Institut national de santé publique du Québec [INSPQ]

 

Domaine : santé des populations

Programme Formation de doctorat

Concours 2018-2019

Partenaire :

Fondation Antoine-Turmel

L'ostéoporose est une maladie du squelette engendrant une diminution de la résistance osseuse et, par conséquent, une augmentation du risque de fracture. Au Canada, l'ostéoporose affecte 18% des femmes et 3% des hommes de 50 ans et plus. En 2010-2011, au Canada, 64 884 admissions en soins aigus et 983 074 jours d'hospitalisation étaient attribuables aux fractures ostéoporotiques et les coûts engendrés étaient estimés à 4,6 milliards de dollars. Malgré les conséquences importantes de l'ostéoporose, la grande majorité des patients atteints ne sont pas correctement pris en charge, c'est-à-dire qu'ils ne reçoivent pas de diagnostic d'ostéoporose ou de traitement pour augmenter leur résistance osseuse.

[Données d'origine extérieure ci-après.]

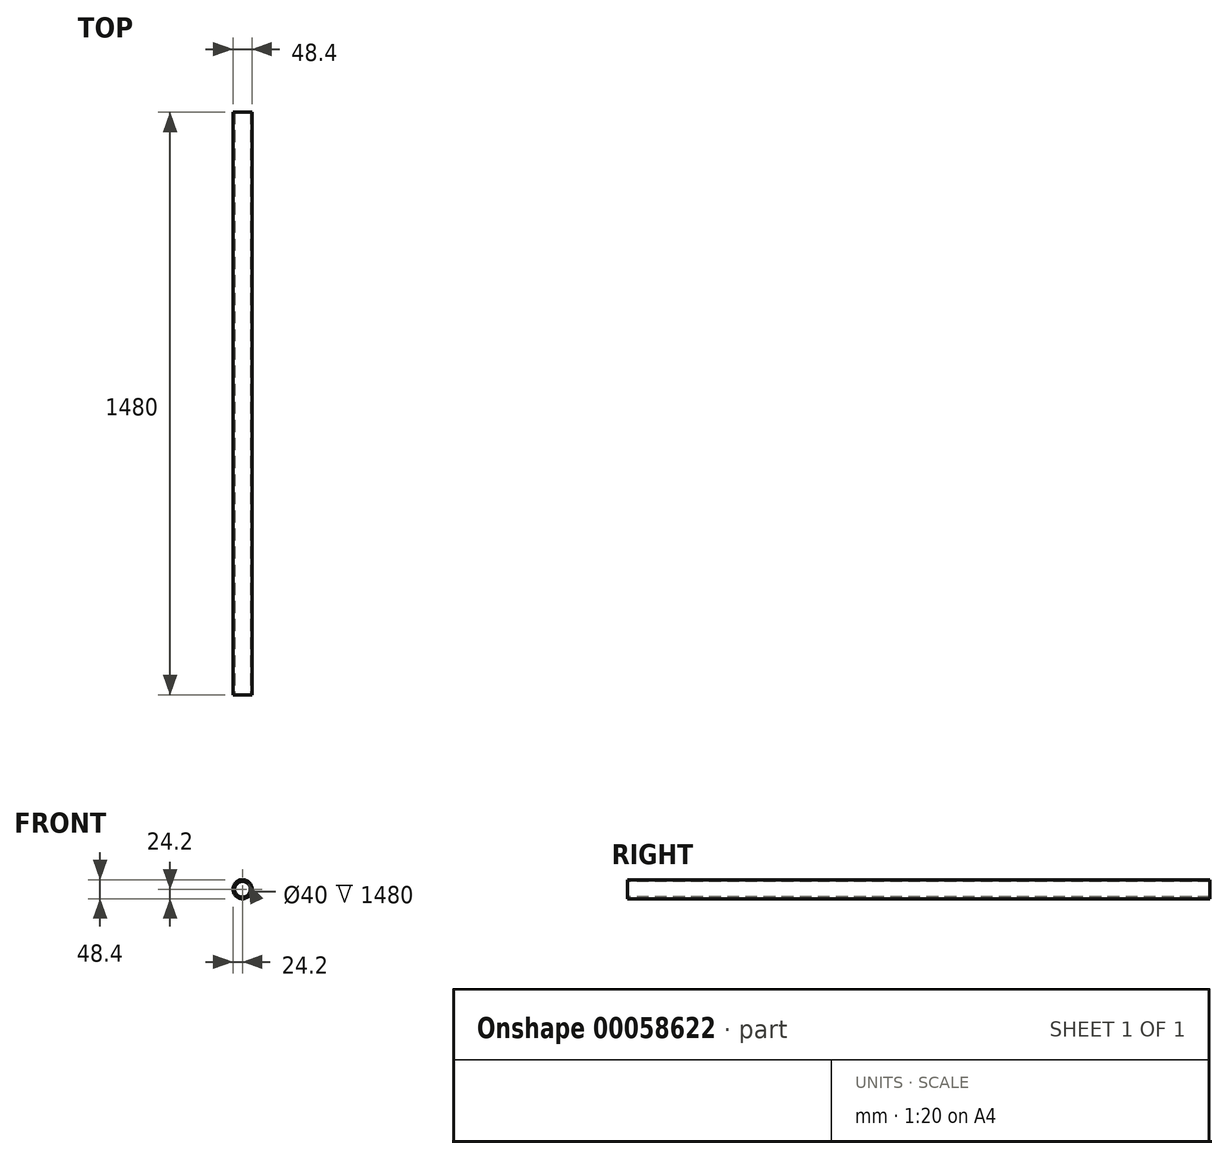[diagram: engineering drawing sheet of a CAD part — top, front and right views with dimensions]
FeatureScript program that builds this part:
annotation { "Feature Type Name" : "Feature", "Feature Type Description" : "" }
export const myFeature = defineFeature(function(context is Context, id is Id, definition is map)
    precondition{}
    {
        {
            var Q0;
            Q0=qCreatedBy(makeId("Front.planeOp"),FACE);
            var sketch = newSketch(context, id + "F0", { "sketchPlane" : qUnion([Q0])});
            skCircle(sketch, "E0", {"center": v(0, 0) * mm, "radius": 24.2 * mm});
            skCircle(sketch, "E1", {"center": v(0, 0) * mm, "radius": 20 * mm});
            skSolve(sketch);
        }
        {
            var Q0;
            Q0 = qSketchRegion(id + "F0", true);
            extrude(context, id + "F1", {"entities" : qUnion([Q0]), "oppositeDirection" : true, "depth" : 1480 * mm});
        }
    });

À l'Institut national de santé publique du Québec, on réalise la surveillance de maladies chroniques telles que l'ostéoporose. La surveillance populationnelle des individus à haut risque de fracture est utile au développement de stratégies pour l'amélioration de la prise en charge de l'ostéoporose. Cependant, à partir des outils de surveillance actuels, les individus à haut risque de fracture ne sont pas correctement identifiés.

L'objectif de ce projet est de développer et valider des modèles statistiques pour l'identification des individus âgés de 66 ans et plus à haut risque de fracture ostéoporotique dans les banques de données populationnelles du gouvernement du Québec. Ces banques regroupent les hospitalisations, services médicaux, services pharmaceutiques et décès de l'ensemble des individus inscrits au régime de l'assurance maladie du Québec. Une fois les modèles développés, leur performance sera évaluée dans les  données populationnelles du gouvernement du Manitoba.

Les modèles les plus performants pour l'identification des individus à haut risque de fracture seront intégrés au programme québécois de surveillance de l'ostéoporose, ce qui permettra le développement de stratégies pour la prévention des fractures ostéoporotiques.